Pasemos de la querella por calumnia a la querella por injuria. Aquí nos encontramos con el § 222, que reza así:

"Cuando una o varias personas de la autoridad, del ramo administrativo o judicial, en el ejercicio de sus funciones o con ocasión de este ejercicio, reciban de palabra alguna injuria dirigida a atacar su honor o su delicadeza, el que de esa manera las hubiera injuriado será castigado con prisión de un mes a dos años."

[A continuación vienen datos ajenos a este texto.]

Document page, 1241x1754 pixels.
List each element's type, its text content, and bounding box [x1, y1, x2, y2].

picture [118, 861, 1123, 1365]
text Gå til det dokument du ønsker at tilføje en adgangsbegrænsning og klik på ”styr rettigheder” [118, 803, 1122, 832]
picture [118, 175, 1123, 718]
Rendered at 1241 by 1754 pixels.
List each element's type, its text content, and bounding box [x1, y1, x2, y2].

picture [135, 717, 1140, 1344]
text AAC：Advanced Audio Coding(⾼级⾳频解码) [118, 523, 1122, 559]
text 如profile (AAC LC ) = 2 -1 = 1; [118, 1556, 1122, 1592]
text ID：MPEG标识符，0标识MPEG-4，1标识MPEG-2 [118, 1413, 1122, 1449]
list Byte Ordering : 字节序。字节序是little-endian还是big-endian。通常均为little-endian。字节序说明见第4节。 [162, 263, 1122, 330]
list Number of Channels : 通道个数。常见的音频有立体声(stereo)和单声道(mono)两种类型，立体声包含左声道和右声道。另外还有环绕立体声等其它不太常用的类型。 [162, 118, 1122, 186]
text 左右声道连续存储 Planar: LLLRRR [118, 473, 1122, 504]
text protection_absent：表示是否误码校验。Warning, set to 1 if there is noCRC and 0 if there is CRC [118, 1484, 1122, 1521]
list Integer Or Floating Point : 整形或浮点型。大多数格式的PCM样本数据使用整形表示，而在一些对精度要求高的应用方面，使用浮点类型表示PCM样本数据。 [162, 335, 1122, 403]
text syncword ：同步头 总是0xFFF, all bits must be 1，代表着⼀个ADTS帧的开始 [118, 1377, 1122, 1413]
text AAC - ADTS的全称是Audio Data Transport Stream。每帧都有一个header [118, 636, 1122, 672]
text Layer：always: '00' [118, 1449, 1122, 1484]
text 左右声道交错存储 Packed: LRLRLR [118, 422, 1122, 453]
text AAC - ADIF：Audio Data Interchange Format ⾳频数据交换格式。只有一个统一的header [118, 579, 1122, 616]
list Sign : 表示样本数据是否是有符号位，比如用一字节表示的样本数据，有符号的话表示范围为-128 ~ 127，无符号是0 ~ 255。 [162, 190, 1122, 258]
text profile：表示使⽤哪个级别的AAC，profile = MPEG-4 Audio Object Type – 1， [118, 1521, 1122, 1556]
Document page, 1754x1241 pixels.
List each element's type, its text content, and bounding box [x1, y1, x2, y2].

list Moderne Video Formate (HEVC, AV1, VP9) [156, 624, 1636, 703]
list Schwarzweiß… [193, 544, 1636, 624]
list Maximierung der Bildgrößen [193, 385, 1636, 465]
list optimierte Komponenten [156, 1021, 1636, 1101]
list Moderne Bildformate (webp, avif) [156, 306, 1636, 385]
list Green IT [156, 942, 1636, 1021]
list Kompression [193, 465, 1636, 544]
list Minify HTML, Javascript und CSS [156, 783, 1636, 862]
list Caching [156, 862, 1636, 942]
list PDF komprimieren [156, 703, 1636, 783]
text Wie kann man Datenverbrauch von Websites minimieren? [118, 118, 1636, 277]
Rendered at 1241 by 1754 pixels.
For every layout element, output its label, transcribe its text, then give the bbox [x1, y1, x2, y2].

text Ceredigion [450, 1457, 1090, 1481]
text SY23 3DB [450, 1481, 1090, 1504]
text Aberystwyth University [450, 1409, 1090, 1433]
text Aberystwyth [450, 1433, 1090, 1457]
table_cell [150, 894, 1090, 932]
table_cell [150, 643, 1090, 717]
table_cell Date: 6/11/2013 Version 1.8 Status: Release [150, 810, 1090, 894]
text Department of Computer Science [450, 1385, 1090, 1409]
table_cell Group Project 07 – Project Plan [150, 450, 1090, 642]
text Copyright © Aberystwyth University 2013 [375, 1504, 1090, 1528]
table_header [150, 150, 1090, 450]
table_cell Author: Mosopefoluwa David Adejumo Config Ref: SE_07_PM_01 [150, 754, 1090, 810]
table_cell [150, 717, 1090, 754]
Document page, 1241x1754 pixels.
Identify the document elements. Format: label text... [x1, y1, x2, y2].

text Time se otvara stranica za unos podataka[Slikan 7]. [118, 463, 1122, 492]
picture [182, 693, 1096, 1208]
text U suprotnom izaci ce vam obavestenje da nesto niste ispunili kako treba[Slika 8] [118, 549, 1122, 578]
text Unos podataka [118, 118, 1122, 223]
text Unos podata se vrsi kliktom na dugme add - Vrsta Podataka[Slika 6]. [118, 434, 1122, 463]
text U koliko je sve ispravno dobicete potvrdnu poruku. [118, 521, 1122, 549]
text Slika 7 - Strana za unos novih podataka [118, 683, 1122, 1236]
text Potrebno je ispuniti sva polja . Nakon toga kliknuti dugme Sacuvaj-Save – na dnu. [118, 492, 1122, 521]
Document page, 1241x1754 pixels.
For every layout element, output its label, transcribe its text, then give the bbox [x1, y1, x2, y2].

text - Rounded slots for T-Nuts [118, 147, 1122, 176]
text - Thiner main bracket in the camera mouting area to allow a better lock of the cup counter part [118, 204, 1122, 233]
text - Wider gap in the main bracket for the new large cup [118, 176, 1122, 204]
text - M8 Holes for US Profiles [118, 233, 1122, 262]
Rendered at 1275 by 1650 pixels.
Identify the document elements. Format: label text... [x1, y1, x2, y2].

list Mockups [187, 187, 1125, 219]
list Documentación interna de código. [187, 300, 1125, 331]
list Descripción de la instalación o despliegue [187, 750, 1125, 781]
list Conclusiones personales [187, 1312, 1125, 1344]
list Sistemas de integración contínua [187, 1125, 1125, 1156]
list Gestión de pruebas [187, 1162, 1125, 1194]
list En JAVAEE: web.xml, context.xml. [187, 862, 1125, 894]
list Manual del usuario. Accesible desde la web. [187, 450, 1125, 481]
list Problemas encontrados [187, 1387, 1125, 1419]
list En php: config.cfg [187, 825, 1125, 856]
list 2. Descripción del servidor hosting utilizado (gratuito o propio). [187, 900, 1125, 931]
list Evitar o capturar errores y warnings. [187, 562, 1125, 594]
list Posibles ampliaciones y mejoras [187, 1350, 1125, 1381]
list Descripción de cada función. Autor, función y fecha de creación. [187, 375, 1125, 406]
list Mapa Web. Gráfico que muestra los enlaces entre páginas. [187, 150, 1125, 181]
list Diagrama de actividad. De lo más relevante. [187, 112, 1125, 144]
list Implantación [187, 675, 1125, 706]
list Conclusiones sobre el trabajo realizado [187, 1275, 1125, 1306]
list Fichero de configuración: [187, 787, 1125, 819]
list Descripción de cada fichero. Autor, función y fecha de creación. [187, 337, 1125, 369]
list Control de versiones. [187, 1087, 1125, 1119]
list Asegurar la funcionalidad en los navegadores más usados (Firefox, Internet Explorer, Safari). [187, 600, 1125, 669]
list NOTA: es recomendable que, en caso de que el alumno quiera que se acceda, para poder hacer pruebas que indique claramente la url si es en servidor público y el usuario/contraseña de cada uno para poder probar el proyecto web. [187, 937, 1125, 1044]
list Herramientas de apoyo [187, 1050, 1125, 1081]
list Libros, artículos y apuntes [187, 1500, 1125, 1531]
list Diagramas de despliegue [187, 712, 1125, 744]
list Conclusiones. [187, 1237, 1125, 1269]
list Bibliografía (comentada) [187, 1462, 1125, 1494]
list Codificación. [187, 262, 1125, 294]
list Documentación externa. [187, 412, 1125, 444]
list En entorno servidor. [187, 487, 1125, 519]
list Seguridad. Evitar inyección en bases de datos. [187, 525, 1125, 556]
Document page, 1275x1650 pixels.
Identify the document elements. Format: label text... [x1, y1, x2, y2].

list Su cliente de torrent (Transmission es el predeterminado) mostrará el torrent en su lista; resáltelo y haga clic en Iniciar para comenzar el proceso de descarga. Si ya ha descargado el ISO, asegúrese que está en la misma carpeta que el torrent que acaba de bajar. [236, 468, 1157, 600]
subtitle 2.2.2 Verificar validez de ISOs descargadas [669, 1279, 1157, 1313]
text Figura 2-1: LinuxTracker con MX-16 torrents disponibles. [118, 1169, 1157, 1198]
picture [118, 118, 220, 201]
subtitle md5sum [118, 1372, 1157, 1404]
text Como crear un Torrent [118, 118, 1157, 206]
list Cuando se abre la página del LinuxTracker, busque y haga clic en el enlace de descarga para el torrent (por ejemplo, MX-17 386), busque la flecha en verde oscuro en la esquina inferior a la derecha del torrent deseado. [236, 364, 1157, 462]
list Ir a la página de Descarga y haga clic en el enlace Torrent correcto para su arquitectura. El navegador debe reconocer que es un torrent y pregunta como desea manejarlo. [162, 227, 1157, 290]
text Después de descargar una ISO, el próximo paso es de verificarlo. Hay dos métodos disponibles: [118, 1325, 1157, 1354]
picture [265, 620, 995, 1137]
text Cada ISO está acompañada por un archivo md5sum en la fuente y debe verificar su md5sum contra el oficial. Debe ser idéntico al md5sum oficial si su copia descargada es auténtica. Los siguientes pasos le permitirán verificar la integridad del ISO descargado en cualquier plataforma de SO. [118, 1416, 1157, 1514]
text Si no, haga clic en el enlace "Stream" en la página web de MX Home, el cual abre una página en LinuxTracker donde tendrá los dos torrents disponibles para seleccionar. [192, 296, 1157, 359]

El señor Zweiffel, cuando apareció el artículo de la "Neue Rheinische Zeitung", actuaba como representante del pueblo en Berlín, y de ningún modo como persona de la autoridad del ramo judicial en Colonia. Puesto que no ejercía ninguna función oficial, era de hecho imposible injuriarlo en el ejercicio de sus funciones o con ocasión de este ejercicio. En cambio, el honor y la delicadeza de los señores gendarmes sólo estarían bajo la salvaguardia de este artículo si se les hubiera injuriado de palabra (par parole). Pero nosotros hemos escrito y no hablado, y par écrit (por escrito) no es par parole. ¿Qué queda, pues? La moraleja: hablar con más cautela del último gendarme que del primer príncipe, y en particular no atreverse a tocarlos a los señores sumamente irritables del ministerio público. Llamamos de nuevo la atención del público sobre que en diversos lugares al mismo tiempo, como en Colonia, Düsseldorf, Coblenza, han comenzado las mismas persecuciones. ¡Extraño método del azar!